Text section:
Straight and narrow serious vs. edgy fun

Most journalism teachers I know, present company included, teach a pretty straight and narrow serious approach to newswriting. And appropriately so.

There is a lot to learn in mastering the inverted pyramid, consistency of style, accuracy and objectivity. But to survive in tomorrow's news world and to appeal to younger audiences, I think we have to start paying attention to the edgy presentation of news. Note the success of the Daily Report with Jon Stewart and how many young people consider that to be more appealing "journalism." Shoot, when CBS was looking for a replacement for Dan Rather Stewart's name kept cropping up in the speculation. And the White House Correspondents Dinner roasting of George Bush by Stephen Colbert keeps cropping up still months later on Editor & Publisher's Most Popular Stories RSS feed.

And when I look at the work of one of my best designer students, Benedict Orbase, I realize that part of his appeal comes from a willingness to take an edgy look at serious news. It works. And I think as we look more and more at the role of online journalism we have to look at ways to separate ourselves from the vanilla world of online newspaper sites. Shoot, we probably need to do the same with the print edition.

Stated exercise 1: Repeat the passage of the journalism post from "Most journalism teachers" to "Stories RSS feed.".

(Collection entries)
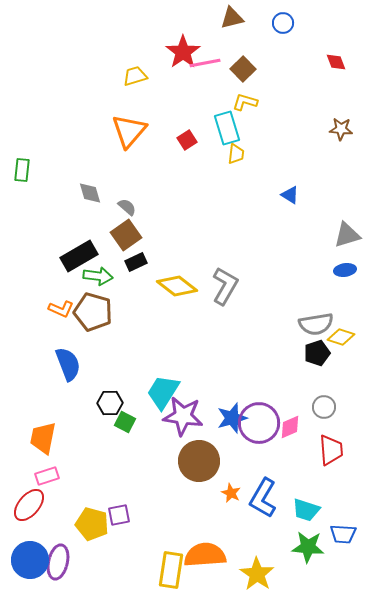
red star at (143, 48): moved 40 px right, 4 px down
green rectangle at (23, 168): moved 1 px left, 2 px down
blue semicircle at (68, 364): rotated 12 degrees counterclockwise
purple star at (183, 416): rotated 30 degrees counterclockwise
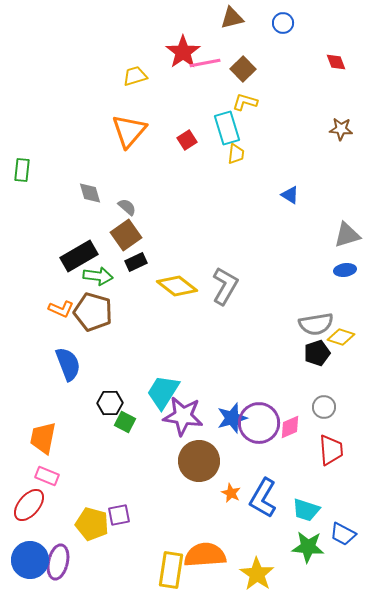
pink rectangle at (47, 476): rotated 40 degrees clockwise
blue trapezoid at (343, 534): rotated 24 degrees clockwise
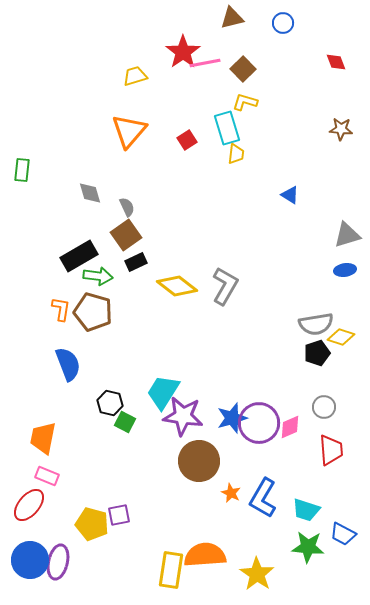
gray semicircle at (127, 207): rotated 24 degrees clockwise
orange L-shape at (61, 309): rotated 105 degrees counterclockwise
black hexagon at (110, 403): rotated 15 degrees clockwise
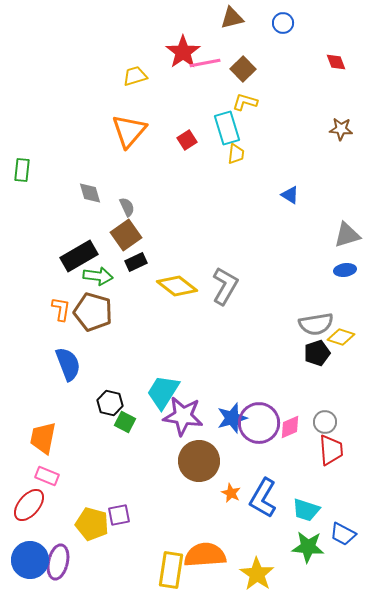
gray circle at (324, 407): moved 1 px right, 15 px down
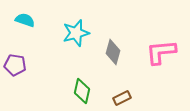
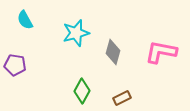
cyan semicircle: rotated 138 degrees counterclockwise
pink L-shape: rotated 16 degrees clockwise
green diamond: rotated 15 degrees clockwise
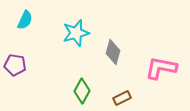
cyan semicircle: rotated 126 degrees counterclockwise
pink L-shape: moved 16 px down
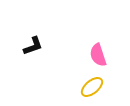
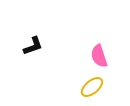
pink semicircle: moved 1 px right, 1 px down
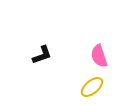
black L-shape: moved 9 px right, 9 px down
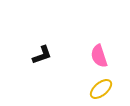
yellow ellipse: moved 9 px right, 2 px down
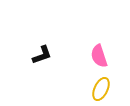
yellow ellipse: rotated 25 degrees counterclockwise
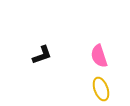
yellow ellipse: rotated 45 degrees counterclockwise
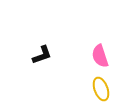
pink semicircle: moved 1 px right
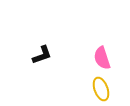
pink semicircle: moved 2 px right, 2 px down
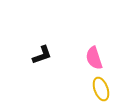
pink semicircle: moved 8 px left
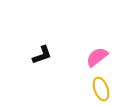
pink semicircle: moved 3 px right, 1 px up; rotated 70 degrees clockwise
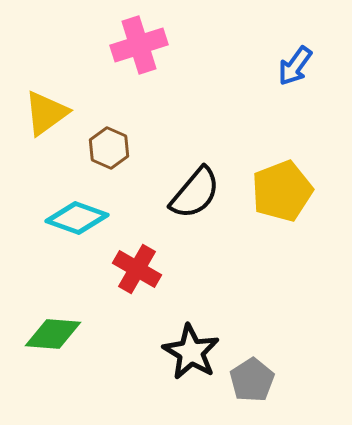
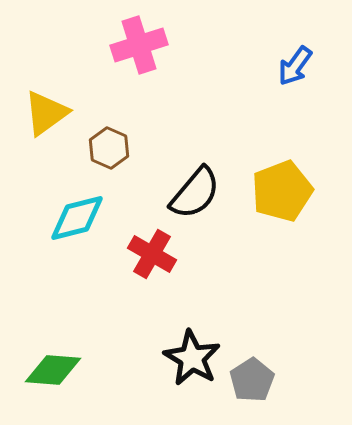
cyan diamond: rotated 34 degrees counterclockwise
red cross: moved 15 px right, 15 px up
green diamond: moved 36 px down
black star: moved 1 px right, 6 px down
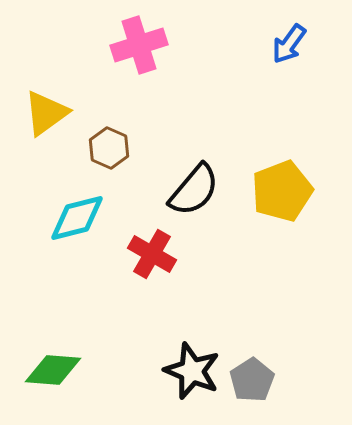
blue arrow: moved 6 px left, 22 px up
black semicircle: moved 1 px left, 3 px up
black star: moved 13 px down; rotated 8 degrees counterclockwise
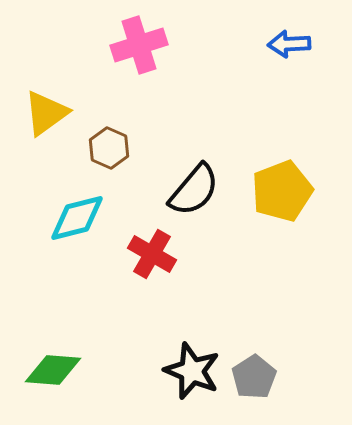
blue arrow: rotated 51 degrees clockwise
gray pentagon: moved 2 px right, 3 px up
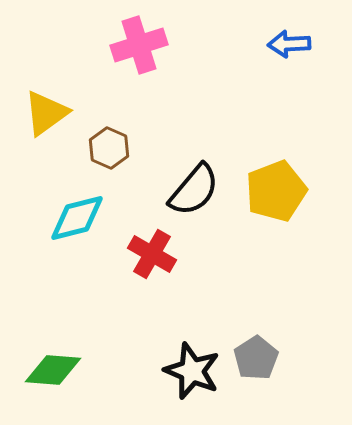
yellow pentagon: moved 6 px left
gray pentagon: moved 2 px right, 19 px up
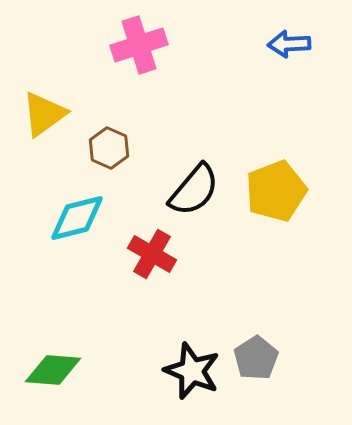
yellow triangle: moved 2 px left, 1 px down
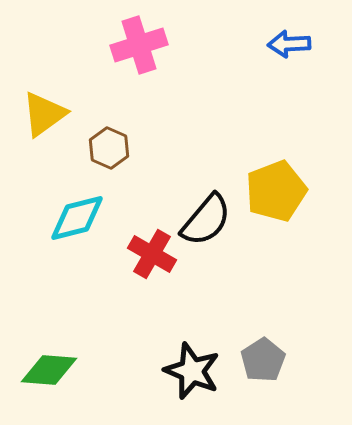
black semicircle: moved 12 px right, 30 px down
gray pentagon: moved 7 px right, 2 px down
green diamond: moved 4 px left
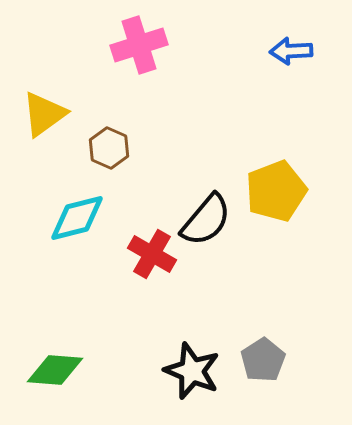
blue arrow: moved 2 px right, 7 px down
green diamond: moved 6 px right
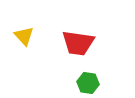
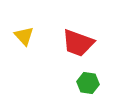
red trapezoid: rotated 12 degrees clockwise
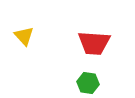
red trapezoid: moved 16 px right; rotated 16 degrees counterclockwise
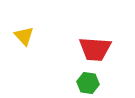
red trapezoid: moved 1 px right, 6 px down
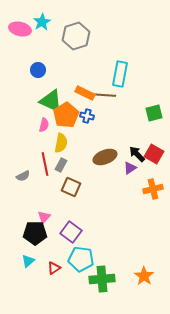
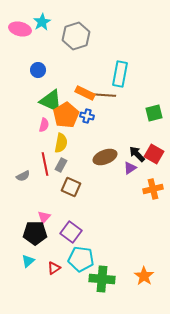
green cross: rotated 10 degrees clockwise
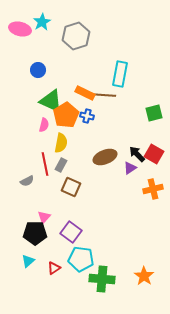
gray semicircle: moved 4 px right, 5 px down
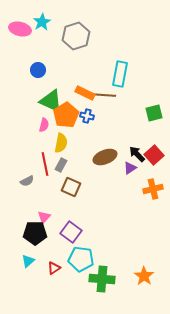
red square: moved 1 px down; rotated 18 degrees clockwise
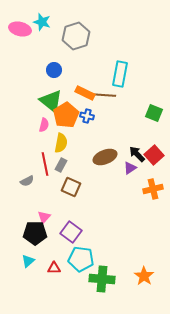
cyan star: rotated 24 degrees counterclockwise
blue circle: moved 16 px right
green triangle: rotated 15 degrees clockwise
green square: rotated 36 degrees clockwise
red triangle: rotated 32 degrees clockwise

Stated exercise 2: Please give the listing from the line with "yellow ellipse: rotated 25" to the line with "black star: moved 1 px right, 6 px down" as a Markdown table with the columns Row and Change, skipping blank lines and leaving the pictures out.

Task solution 1:
Most journalism teachers I know, present company included, teach a pretty straight and narrow serious approach to newswriting. And appropriately so.

There is a lot to learn in mastering the inverted pyramid, consistency of style, accuracy and objectivity. But to survive in tomorrow's news world and to appeal to younger audiences, I think we have to start paying attention to the edgy presentation of news. Note the success of the Daily Report with Jon Stewart and how many young people consider that to be more appealing "journalism." Shoot, when CBS was looking for a replacement for Dan Rather Stewart's name kept cropping up in the speculation. And the White House Correspondents Dinner roasting of George Bush by Stephen Colbert keeps cropping up still months later on Editor & Publisher's Most Popular Stories RSS feed.

Task solution 2:
| Row | Change |
|---|---|
| 1 | yellow ellipse: rotated 25 degrees counterclockwise |
| 2 | yellow ellipse: rotated 45 degrees counterclockwise |
| 3 | pink semicircle: moved 1 px right |
| 4 | pink semicircle: moved 2 px right, 2 px down |
| 5 | pink semicircle: moved 8 px left |
| 6 | pink semicircle: moved 3 px right, 1 px up; rotated 70 degrees clockwise |
| 7 | cyan diamond: rotated 34 degrees counterclockwise |
| 8 | red cross: moved 15 px right, 15 px up |
| 9 | green diamond: moved 36 px down |
| 10 | black star: moved 1 px right, 6 px down |